Look, he said, "I've worked in newsrooms all my life. And there was a time -- and I'm sure you probably remember it -- when [liberals] really encouraged debate, even if they were against your position. Debate and discussion were [even] encouraged in colleges and in the media. And it seems like all of that is suddenly changing in a really frightening way." Right before Bruce came on Monday's show, he got a call from another editorial cartoonist for Creators Syndicate. "Guess what?" the voice at the other end of the line said. "I'm in the same boat. I just got canceled in 13 newspapers." "It's frightening," Bruce said, shaking his head, "for the future of our country and [free speech]."

And just when people think the world might be coming to its senses, something else happens. This week, it was Pepe Le Pew and Speedy Gonzales. Last week, it was Dr. Seuss. The week before that, Hasbro tried to say that a male and female potatoes were "too limiting." (Then, after the uproar, thought better of it.) "No one asked Hasbro to weigh in on the issues of gender identity, just as no one really wants Jimmy Dean sausage to tell us where they stand on Peruvian labor conditions," James Lileks argued on NRO. But look at where those corporate politics have gotten us. Americans are logging on to their Twitter feeds to see Oreos and Nilla Wafers fighting over who loves transgenderism more. These are cookies, for crying out loud! Big Business can't even advertise snacks in this country without bowing to the cultural extremists.

It's no wonder, Bruce said, that his email and social media are full of "a whole lot of people who are really fed up with it." The problem is, he explains, "They're just average readers and college students -- just regular old people like my audience has always been. And all the power seems to be concentrated within these big corporations." Like him, they don't think there's much hope for dialogue in this country if we can't even laugh at ourselves. Dropping Mallard Fillmore wasn't about being inclusive or sensitive or striking a more unified tone. This was about silencing a conservative perspective and any criticism -- however legitimate -- of this president.

And readers like Indiana's Anita Sewall aren't happy about it. "Every day," she wrote in a letter to her editor, "I think that this newspaper [the Indianapolis Star] was not published for someone like me.

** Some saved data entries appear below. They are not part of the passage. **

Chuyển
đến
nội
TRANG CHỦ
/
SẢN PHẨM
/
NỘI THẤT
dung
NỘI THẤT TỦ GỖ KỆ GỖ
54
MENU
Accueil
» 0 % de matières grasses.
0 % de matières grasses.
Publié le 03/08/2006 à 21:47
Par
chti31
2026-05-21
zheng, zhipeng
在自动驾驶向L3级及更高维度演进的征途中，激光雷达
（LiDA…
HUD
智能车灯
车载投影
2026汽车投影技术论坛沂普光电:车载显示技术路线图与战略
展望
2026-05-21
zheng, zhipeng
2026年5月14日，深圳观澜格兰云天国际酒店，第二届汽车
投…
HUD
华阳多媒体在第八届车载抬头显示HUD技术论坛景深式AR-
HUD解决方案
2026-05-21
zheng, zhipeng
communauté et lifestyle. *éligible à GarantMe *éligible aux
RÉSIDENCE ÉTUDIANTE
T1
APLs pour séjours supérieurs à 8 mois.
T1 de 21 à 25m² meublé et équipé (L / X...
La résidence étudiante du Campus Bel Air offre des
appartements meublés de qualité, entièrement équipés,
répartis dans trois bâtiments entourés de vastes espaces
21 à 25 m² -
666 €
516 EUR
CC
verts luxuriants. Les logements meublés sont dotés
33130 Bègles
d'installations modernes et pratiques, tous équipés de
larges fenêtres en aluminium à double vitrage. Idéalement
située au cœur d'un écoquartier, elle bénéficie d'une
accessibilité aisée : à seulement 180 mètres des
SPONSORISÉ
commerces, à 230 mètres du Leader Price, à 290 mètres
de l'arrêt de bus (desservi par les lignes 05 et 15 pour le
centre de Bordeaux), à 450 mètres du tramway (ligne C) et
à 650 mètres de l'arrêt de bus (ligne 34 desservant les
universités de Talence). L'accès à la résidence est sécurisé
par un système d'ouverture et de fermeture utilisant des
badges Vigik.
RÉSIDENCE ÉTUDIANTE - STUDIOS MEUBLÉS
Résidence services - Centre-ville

Every day, I think, 'Is it worth the money?' ... With the cancellation of the 'Mallard Fillmore' comic strip, you have completely stilled any conservative voice in your publication -- and in the process you have answered my question: No, it isn't worth the money."

Others, like Florida's Jerry Saylor, told his Sarasota paper, "Since Gannett acquired the Herald-Tribune, the Leftward drift of the newspaper has continued unabated. The announcement Feb. 24 that the 'Mallard Fillmore' comic strip will be discontinued, while 'Doonesbury' remains, confirms the trend. Why you wish to alienate your readership only you understand."

It will take more vocal people like that, Bruce agrees, to put an end to this insanity. Americans have to stand up and be counted. "I appreciate readers writing their papers who take [Mallard Fillmore] out and [supporting] the strip and other conservative materials in papers that still carry it." If these companies won't listen to conservative voices, they'll listen to conservative dollars. And the more Americans move their subscriptions to outlets who believe in free speech, the sooner the mob will get the message.